§ **YOUR INSTRUCTIONS**
Search the records for the string "return" and copy every line where it turns up.

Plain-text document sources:

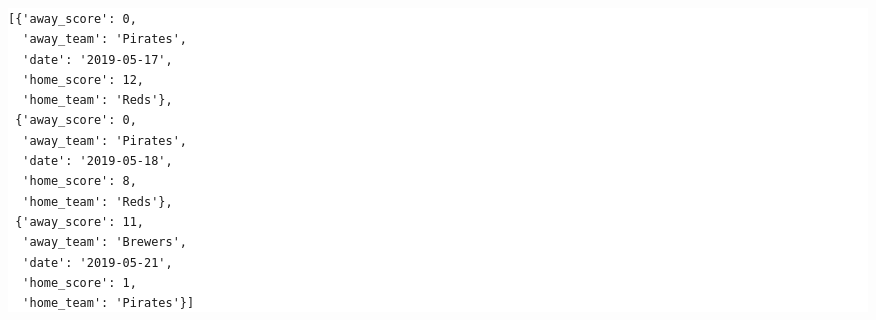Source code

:     [{'away_score': 0,
      'away_team': 'Pirates',
      'date': '2019-05-17',
      'home_score': 12,
      'home_team': 'Reds'},
     {'away_score': 0,
      'away_team': 'Pirates',
      'date': '2019-05-18',
      'home_score': 8,
      'home_team': 'Reds'},
     {'away_score': 11,
      'away_team': 'Brewers',
      'date': '2019-05-21',
      'home_score': 1,
      'home_team': 'Pirates'}]



```python

```
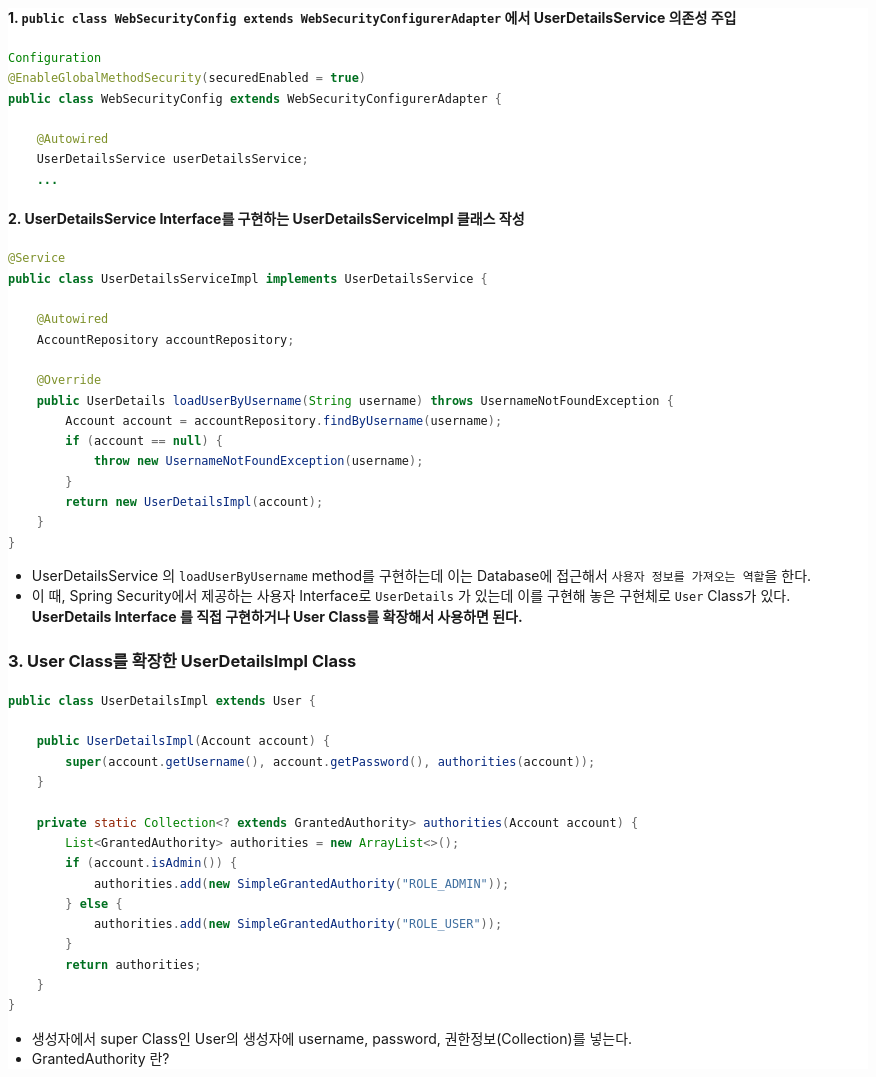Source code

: #### 1. `public class WebSecurityConfig extends WebSecurityConfigurerAdapter` 에서 UserDetailsService 의존성 주입

```java
Configuration
@EnableGlobalMethodSecurity(securedEnabled = true)
public class WebSecurityConfig extends WebSecurityConfigurerAdapter {

    @Autowired
    UserDetailsService userDetailsService;
    ...
```

#### 2. UserDetailsService Interface를 구현하는 UserDetailsServiceImpl 클래스 작성
```java
@Service
public class UserDetailsServiceImpl implements UserDetailsService {

    @Autowired
    AccountRepository accountRepository;

    @Override
    public UserDetails loadUserByUsername(String username) throws UsernameNotFoundException {
        Account account = accountRepository.findByUsername(username);
        if (account == null) {
            throw new UsernameNotFoundException(username);
        }
        return new UserDetailsImpl(account);
    }
}

```
- UserDetailsService 의 `loadUserByUsername` method를 구현하는데 이는 Database에 접근해서 `사용자 정보를 가져오는 역할`을 한다.
- 이 때, Spring Security에서 제공하는 사용자 Interface로 `UserDetails` 가 있는데 이를 구현해 놓은 구현체로 `User` Class가 있다. **UserDetails Interface 를 직접 구현하거나 User Class를 확장해서 사용하면 된다.**

### 3. User Class를 확장한 UserDetailsImpl Class
```java
public class UserDetailsImpl extends User {

    public UserDetailsImpl(Account account) {
        super(account.getUsername(), account.getPassword(), authorities(account));
    }

    private static Collection<? extends GrantedAuthority> authorities(Account account) {
        List<GrantedAuthority> authorities = new ArrayList<>();
        if (account.isAdmin()) {
            authorities.add(new SimpleGrantedAuthority("ROLE_ADMIN"));
        } else {
            authorities.add(new SimpleGrantedAuthority("ROLE_USER"));
        }
        return authorities;
    }
}
```
- 생성자에서 super Class인 User의 생성자에 username, password, 권한정보(Collection)를 넣는다.
- GrantedAuthority 란?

§ **RESPONSE AREA**
        return new UserDetailsImpl(account);
        return authorities;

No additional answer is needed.